* **Dataset entries**:
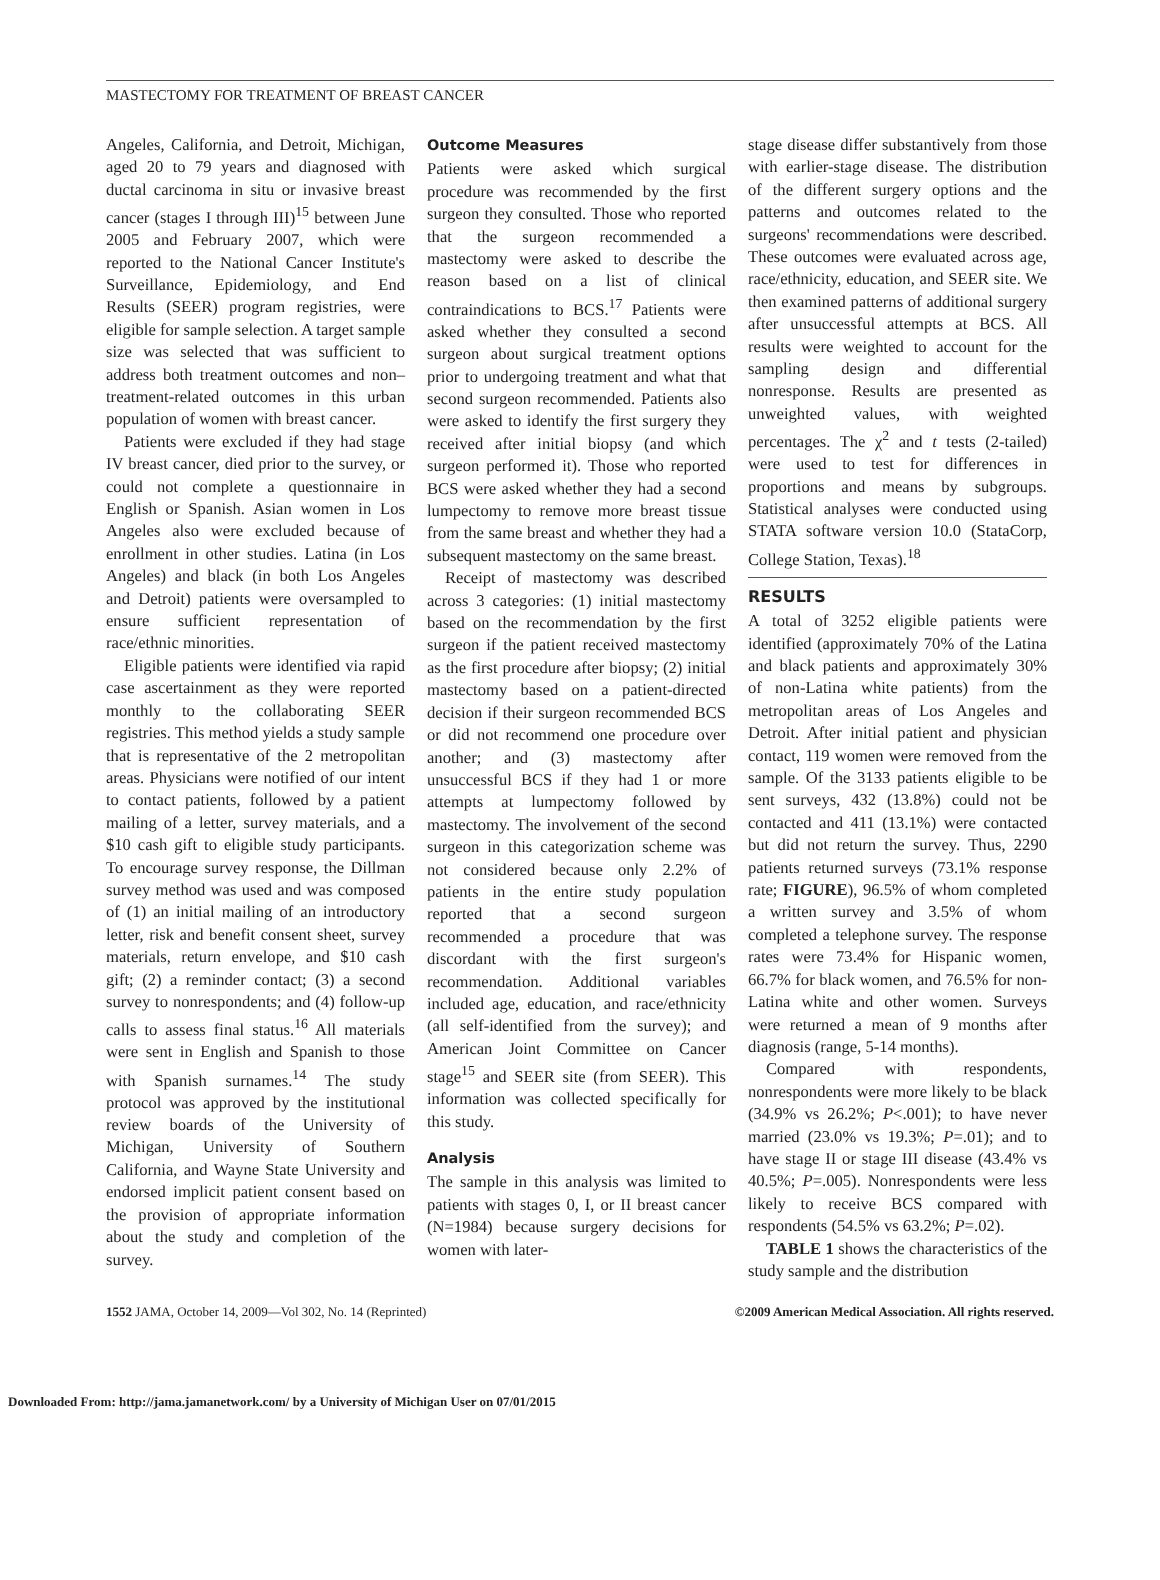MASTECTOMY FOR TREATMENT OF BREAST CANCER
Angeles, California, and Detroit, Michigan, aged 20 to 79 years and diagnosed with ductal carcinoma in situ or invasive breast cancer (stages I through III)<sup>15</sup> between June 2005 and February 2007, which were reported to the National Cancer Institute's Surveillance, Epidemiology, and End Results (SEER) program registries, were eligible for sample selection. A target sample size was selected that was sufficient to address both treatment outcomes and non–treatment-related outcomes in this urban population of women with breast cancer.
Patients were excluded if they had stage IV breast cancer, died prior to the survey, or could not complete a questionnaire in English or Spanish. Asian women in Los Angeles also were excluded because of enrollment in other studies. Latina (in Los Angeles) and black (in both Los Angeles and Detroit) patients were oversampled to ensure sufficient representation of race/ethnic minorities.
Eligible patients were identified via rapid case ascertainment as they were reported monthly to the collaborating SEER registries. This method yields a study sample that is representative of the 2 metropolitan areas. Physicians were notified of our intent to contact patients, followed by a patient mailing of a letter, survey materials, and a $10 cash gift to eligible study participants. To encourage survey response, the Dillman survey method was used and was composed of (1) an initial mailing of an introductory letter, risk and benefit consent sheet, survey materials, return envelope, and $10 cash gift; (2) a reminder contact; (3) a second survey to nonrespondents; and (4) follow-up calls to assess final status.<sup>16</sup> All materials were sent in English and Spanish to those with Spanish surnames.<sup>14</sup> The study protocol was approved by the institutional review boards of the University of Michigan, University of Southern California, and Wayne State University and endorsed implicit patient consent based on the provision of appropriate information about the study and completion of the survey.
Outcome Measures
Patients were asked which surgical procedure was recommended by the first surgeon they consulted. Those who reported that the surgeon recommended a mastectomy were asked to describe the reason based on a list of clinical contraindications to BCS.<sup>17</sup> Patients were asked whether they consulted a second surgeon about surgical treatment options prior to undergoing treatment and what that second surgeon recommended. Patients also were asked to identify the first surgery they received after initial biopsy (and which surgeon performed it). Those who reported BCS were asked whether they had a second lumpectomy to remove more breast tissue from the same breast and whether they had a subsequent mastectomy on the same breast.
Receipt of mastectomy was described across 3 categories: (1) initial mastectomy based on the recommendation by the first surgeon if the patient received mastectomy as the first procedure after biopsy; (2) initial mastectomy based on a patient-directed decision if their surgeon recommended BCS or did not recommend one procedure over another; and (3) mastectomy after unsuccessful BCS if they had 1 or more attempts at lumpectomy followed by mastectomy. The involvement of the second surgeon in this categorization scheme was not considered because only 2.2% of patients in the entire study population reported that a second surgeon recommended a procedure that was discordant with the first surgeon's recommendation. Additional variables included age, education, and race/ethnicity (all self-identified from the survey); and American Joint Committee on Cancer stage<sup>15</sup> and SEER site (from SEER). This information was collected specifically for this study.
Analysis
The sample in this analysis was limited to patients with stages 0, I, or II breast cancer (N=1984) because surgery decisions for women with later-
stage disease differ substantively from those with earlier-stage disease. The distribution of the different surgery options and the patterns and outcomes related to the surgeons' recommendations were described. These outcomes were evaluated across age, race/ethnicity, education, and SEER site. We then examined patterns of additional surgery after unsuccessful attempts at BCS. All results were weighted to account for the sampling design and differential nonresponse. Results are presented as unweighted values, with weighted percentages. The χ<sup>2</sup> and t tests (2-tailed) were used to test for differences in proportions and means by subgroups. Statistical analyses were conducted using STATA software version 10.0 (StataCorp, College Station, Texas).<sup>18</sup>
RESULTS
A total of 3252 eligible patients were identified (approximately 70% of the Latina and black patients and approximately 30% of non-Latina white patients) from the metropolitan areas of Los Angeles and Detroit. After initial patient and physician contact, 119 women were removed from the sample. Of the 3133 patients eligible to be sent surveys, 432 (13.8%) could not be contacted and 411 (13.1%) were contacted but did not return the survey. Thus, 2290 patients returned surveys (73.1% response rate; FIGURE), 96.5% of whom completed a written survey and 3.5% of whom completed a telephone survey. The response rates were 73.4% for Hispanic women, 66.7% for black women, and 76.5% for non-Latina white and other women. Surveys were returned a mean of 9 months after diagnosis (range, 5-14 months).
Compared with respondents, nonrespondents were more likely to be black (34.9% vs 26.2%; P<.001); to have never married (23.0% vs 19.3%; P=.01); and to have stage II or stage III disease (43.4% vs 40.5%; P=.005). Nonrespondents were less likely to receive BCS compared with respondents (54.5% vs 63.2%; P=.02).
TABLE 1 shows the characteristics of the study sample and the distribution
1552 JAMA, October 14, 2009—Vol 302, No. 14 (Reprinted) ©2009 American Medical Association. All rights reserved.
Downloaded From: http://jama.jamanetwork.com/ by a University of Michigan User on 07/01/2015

* **Problem details**:
Without including any image, reproduce the full listing above as written.

* **Written answer**:
MASTECTOMY FOR TREATMENT OF BREAST CANCER
Angeles, California, and Detroit, Michigan, aged 20 to 79 years and diagnosed with ductal carcinoma in situ or invasive breast cancer (stages I through III)<sup>15</sup> between June 2005 and February 2007, which were reported to the National Cancer Institute's Surveillance, Epidemiology, and End Results (SEER) program registries, were eligible for sample selection. A target sample size was selected that was sufficient to address both treatment outcomes and non–treatment-related outcomes in this urban population of women with breast cancer.
Patients were excluded if they had stage IV breast cancer, died prior to the survey, or could not complete a questionnaire in English or Spanish. Asian women in Los Angeles also were excluded because of enrollment in other studies. Latina (in Los Angeles) and black (in both Los Angeles and Detroit) patients were oversampled to ensure sufficient representation of race/ethnic minorities.
Eligible patients were identified via rapid case ascertainment as they were reported monthly to the collaborating SEER registries. This method yields a study sample that is representative of the 2 metropolitan areas. Physicians were notified of our intent to contact patients, followed by a patient mailing of a letter, survey materials, and a $10 cash gift to eligible study participants. To encourage survey response, the Dillman survey method was used and was composed of (1) an initial mailing of an introductory letter, risk and benefit consent sheet, survey materials, return envelope, and $10 cash gift; (2) a reminder contact; (3) a second survey to nonrespondents; and (4) follow-up calls to assess final status.<sup>16</sup> All materials were sent in English and Spanish to those with Spanish surnames.<sup>14</sup> The study protocol was approved by the institutional review boards of the University of Michigan, University of Southern California, and Wayne State University and endorsed implicit patient consent based on the provision of appropriate information about the study and completion of the survey.
Outcome Measures
Patients were asked which surgical procedure was recommended by the first surgeon they consulted. Those who reported that the surgeon recommended a mastectomy were asked to describe the reason based on a list of clinical contraindications to BCS.<sup>17</sup> Patients were asked whether they consulted a second surgeon about surgical treatment options prior to undergoing treatment and what that second surgeon recommended. Patients also were asked to identify the first surgery they received after initial biopsy (and which surgeon performed it). Those who reported BCS were asked whether they had a second lumpectomy to remove more breast tissue from the same breast and whether they had a subsequent mastectomy on the same breast.
Receipt of mastectomy was described across 3 categories: (1) initial mastectomy based on the recommendation by the first surgeon if the patient received mastectomy as the first procedure after biopsy; (2) initial mastectomy based on a patient-directed decision if their surgeon recommended BCS or did not recommend one procedure over another; and (3) mastectomy after unsuccessful BCS if they had 1 or more attempts at lumpectomy followed by mastectomy. The involvement of the second surgeon in this categorization scheme was not considered because only 2.2% of patients in the entire study population reported that a second surgeon recommended a procedure that was discordant with the first surgeon's recommendation. Additional variables included age, education, and race/ethnicity (all self-identified from the survey); and American Joint Committee on Cancer stage<sup>15</sup> and SEER site (from SEER). This information was collected specifically for this study.
Analysis
The sample in this analysis was limited to patients with stages 0, I, or II breast cancer (N=1984) because surgery decisions for women with later-
stage disease differ substantively from those with earlier-stage disease. The distribution of the different surgery options and the patterns and outcomes related to the surgeons' recommendations were described. These outcomes were evaluated across age, race/ethnicity, education, and SEER site. We then examined patterns of additional surgery after unsuccessful attempts at BCS. All results were weighted to account for the sampling design and differential nonresponse. Results are presented as unweighted values, with weighted percentages. The χ<sup>2</sup> and t tests (2-tailed) were used to test for differences in proportions and means by subgroups. Statistical analyses were conducted using STATA software version 10.0 (StataCorp, College Station, Texas).<sup>18</sup>
RESULTS
A total of 3252 eligible patients were identified (approximately 70% of the Latina and black patients and approximately 30% of non-Latina white patients) from the metropolitan areas of Los Angeles and Detroit. After initial patient and physician contact, 119 women were removed from the sample. Of the 3133 patients eligible to be sent surveys, 432 (13.8%) could not be contacted and 411 (13.1%) were contacted but did not return the survey. Thus, 2290 patients returned surveys (73.1% response rate; FIGURE), 96.5% of whom completed a written survey and 3.5% of whom completed a telephone survey. The response rates were 73.4% for Hispanic women, 66.7% for black women, and 76.5% for non-Latina white and other women. Surveys were returned a mean of 9 months after diagnosis (range, 5-14 months).
Compared with respondents, nonrespondents were more likely to be black (34.9% vs 26.2%; P<.001); to have never married (23.0% vs 19.3%; P=.01); and to have stage II or stage III disease (43.4% vs 40.5%; P=.005). Nonrespondents were less likely to receive BCS compared with respondents (54.5% vs 63.2%; P=.02).
TABLE 1 shows the characteristics of the study sample and the distribution
1552 JAMA, October 14, 2009—Vol 302, No. 14 (Reprinted) ©2009 American Medical Association. All rights reserved.
Downloaded From: http://jama.jamanetwork.com/ by a University of Michigan User on 07/01/2015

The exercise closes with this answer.